**Brief**. Below are the records; count the lines that include the string "controller" and give only that number.

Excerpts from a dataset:
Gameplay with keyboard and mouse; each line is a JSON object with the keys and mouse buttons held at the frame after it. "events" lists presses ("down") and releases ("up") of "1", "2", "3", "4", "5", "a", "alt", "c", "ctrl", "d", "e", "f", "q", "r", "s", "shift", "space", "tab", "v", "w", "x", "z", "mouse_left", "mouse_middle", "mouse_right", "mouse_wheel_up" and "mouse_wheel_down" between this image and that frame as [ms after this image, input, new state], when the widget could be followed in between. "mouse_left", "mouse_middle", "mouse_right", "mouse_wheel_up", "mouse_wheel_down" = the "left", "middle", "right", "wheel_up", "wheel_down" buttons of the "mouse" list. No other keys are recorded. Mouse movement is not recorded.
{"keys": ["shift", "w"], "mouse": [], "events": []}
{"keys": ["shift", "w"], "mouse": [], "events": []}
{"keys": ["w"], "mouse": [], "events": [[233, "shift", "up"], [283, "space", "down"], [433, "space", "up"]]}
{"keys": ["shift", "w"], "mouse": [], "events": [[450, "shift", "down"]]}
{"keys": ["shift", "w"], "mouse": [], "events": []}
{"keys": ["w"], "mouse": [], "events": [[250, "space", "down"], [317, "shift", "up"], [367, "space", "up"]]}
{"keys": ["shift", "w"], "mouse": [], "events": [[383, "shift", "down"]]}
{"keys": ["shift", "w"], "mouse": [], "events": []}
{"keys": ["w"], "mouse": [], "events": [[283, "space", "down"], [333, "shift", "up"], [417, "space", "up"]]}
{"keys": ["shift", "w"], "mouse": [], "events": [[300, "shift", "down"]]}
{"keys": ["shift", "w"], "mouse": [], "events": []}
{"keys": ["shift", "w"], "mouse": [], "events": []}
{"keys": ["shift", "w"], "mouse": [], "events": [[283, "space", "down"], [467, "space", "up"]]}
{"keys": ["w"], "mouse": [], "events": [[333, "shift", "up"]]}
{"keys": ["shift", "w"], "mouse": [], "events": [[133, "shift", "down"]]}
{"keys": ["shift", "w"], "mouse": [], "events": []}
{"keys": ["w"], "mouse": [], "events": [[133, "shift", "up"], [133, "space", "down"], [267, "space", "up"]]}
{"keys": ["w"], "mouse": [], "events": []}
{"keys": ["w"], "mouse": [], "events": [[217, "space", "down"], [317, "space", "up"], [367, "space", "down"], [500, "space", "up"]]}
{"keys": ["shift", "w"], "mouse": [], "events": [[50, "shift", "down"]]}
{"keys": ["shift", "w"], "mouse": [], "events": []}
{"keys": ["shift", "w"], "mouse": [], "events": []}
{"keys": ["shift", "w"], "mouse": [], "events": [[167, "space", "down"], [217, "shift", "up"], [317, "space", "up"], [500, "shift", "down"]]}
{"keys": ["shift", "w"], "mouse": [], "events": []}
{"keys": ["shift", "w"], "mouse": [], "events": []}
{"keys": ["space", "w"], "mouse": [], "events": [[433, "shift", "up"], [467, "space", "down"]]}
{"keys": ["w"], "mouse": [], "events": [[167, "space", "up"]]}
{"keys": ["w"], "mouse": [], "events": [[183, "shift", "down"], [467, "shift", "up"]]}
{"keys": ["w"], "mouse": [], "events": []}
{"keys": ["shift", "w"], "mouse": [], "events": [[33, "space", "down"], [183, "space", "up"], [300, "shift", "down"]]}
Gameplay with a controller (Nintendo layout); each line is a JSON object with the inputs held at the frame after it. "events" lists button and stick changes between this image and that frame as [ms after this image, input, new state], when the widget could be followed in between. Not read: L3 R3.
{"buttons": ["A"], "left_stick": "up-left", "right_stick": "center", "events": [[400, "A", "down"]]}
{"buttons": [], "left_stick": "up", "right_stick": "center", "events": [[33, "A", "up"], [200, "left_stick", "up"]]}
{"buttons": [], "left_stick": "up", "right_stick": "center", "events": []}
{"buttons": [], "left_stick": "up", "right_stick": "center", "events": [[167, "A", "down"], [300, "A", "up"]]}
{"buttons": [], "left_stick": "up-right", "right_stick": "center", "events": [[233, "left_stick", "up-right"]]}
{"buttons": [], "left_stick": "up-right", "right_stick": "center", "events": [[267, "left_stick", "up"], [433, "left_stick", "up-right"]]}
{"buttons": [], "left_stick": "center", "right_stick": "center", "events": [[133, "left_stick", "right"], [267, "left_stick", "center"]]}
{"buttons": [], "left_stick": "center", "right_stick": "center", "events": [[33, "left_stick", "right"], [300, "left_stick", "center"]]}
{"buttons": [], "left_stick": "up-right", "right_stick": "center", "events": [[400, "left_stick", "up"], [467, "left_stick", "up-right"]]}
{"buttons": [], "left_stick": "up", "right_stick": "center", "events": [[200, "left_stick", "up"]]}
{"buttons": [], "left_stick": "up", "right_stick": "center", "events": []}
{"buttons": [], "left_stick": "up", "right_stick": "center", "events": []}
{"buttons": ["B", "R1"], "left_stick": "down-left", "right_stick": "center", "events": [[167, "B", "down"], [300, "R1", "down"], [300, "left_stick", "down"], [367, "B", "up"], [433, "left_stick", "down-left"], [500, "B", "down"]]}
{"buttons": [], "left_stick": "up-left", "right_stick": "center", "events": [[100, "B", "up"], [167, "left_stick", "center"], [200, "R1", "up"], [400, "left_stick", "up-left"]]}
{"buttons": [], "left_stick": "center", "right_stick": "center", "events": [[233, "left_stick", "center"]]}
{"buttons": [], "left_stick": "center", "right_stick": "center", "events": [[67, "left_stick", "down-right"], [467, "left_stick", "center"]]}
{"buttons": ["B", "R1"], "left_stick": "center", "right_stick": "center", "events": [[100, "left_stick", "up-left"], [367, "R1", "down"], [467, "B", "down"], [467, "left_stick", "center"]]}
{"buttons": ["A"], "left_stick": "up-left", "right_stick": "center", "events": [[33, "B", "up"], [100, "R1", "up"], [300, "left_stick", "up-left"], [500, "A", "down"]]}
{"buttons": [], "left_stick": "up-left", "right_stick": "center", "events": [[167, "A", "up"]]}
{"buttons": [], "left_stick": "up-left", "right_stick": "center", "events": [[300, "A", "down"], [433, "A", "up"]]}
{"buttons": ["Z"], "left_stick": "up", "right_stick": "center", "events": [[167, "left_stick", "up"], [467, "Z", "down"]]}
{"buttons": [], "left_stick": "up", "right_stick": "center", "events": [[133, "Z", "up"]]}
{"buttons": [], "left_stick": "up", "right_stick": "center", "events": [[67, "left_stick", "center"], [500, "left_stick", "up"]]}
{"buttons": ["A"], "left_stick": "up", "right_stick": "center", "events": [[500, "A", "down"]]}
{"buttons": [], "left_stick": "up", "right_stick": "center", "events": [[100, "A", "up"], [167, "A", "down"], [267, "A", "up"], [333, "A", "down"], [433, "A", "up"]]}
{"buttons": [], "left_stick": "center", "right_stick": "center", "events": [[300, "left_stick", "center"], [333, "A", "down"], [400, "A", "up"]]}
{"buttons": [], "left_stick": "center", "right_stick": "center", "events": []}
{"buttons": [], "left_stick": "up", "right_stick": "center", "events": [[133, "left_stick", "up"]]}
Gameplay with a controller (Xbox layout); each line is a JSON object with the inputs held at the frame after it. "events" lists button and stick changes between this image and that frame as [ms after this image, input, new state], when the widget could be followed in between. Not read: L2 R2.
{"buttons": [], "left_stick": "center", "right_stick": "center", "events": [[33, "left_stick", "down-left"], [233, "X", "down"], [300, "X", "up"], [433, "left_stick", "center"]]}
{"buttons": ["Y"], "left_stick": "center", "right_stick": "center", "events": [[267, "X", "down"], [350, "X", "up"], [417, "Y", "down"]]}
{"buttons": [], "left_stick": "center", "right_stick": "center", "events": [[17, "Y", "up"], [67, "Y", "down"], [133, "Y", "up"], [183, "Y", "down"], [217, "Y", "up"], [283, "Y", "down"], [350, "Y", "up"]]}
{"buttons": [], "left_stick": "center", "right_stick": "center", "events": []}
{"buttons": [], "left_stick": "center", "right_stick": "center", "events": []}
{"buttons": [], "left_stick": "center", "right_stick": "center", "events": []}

**Task response**. 2